Records from a collection:
▬▬▬▬▬▬
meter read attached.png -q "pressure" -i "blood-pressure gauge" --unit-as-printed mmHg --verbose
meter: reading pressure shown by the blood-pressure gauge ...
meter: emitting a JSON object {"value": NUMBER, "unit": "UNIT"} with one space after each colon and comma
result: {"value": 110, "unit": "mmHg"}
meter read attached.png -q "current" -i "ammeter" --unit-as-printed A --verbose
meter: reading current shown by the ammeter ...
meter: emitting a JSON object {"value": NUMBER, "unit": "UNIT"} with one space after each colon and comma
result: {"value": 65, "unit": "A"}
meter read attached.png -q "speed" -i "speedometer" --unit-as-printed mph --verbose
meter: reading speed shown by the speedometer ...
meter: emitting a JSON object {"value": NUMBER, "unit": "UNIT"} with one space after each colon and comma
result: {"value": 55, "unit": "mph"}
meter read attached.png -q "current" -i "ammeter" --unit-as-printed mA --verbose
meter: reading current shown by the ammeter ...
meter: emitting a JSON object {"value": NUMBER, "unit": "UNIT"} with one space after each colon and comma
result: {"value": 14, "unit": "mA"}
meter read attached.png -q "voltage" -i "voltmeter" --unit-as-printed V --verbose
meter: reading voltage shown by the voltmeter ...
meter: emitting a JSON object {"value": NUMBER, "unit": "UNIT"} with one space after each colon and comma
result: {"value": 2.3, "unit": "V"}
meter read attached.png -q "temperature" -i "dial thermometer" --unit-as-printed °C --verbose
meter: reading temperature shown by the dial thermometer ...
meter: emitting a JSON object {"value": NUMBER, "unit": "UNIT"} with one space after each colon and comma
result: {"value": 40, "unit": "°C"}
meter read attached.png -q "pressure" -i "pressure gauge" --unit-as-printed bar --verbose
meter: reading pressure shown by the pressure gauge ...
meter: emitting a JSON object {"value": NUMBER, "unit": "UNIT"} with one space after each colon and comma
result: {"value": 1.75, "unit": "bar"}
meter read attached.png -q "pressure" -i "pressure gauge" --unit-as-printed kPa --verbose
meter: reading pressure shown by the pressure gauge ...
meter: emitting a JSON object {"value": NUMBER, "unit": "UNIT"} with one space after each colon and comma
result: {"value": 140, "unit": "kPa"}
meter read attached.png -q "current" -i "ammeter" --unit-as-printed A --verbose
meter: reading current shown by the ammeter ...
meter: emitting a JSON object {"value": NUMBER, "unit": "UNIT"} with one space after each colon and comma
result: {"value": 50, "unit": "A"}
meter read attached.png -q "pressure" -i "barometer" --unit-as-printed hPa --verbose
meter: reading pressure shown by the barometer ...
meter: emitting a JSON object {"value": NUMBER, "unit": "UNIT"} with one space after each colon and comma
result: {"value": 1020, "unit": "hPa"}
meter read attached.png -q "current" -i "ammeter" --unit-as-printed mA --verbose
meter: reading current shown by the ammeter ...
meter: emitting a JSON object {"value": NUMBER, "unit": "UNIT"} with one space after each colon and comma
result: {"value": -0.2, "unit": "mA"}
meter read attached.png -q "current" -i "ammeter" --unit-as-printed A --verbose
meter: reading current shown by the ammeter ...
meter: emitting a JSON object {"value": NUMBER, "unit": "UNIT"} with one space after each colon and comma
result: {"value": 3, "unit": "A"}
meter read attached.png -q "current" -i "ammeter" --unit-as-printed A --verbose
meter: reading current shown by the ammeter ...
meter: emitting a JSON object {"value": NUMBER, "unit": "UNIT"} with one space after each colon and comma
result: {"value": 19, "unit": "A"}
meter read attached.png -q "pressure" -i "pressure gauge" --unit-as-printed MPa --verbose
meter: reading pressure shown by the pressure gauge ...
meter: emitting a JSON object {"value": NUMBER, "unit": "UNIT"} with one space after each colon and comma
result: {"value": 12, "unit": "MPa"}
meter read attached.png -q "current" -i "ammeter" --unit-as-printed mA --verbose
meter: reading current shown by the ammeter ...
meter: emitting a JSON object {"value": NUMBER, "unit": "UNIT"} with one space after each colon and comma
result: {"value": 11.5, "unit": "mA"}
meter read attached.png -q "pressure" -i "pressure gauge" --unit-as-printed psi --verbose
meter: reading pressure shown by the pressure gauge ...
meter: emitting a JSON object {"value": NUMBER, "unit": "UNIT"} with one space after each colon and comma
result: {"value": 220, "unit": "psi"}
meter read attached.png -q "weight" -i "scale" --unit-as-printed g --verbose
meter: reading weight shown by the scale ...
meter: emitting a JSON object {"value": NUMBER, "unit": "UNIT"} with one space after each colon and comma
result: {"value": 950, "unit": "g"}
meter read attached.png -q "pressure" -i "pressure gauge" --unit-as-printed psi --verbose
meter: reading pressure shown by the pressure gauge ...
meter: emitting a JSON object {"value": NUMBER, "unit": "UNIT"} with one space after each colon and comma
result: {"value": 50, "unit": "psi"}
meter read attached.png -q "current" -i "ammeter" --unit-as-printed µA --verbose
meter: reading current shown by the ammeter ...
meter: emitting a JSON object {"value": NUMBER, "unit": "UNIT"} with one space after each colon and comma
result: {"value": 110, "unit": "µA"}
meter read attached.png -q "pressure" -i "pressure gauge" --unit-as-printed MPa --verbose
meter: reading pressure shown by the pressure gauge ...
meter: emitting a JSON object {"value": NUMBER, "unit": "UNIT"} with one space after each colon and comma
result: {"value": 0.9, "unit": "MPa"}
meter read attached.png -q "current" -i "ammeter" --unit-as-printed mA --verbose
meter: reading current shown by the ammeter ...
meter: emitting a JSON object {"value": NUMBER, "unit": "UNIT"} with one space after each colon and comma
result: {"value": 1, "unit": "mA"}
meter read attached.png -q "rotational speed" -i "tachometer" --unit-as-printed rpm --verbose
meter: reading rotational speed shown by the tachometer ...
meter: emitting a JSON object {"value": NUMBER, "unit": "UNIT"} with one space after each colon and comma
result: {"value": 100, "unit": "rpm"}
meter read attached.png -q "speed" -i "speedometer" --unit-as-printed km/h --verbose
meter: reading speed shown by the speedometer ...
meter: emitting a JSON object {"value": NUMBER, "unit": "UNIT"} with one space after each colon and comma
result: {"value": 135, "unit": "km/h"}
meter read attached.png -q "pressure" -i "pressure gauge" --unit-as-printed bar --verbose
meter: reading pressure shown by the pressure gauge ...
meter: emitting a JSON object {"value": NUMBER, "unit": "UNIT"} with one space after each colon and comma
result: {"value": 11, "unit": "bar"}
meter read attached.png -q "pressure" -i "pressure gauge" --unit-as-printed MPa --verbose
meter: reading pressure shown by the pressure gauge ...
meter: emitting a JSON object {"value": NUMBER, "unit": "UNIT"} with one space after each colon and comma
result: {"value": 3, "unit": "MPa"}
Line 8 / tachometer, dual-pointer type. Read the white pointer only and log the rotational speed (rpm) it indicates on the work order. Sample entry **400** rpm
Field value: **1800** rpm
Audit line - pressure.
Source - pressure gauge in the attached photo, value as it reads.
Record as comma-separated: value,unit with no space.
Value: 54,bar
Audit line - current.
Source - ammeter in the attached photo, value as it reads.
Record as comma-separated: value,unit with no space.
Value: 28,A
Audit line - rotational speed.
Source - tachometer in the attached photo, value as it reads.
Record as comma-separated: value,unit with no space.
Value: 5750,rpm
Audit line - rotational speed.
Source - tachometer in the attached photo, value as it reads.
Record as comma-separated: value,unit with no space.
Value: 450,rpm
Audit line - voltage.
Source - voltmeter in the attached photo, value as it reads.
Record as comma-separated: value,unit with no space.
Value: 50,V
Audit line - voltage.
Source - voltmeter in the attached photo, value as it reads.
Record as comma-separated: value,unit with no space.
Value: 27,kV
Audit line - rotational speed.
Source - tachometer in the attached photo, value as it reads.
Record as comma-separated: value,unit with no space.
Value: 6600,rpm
▬▬▬▬▬▬
[What you should do] Pick out every line of the data above that contains the string "voltmeter", and copy each one in full. Case counts.

[Task response]
meter read attached.png -q "voltage" -i "voltmeter" --unit-as-printed V --verbose
meter: reading voltage shown by the voltmeter ...
Source - voltmeter in the attached photo, value as it reads.
Source - voltmeter in the attached photo, value as it reads.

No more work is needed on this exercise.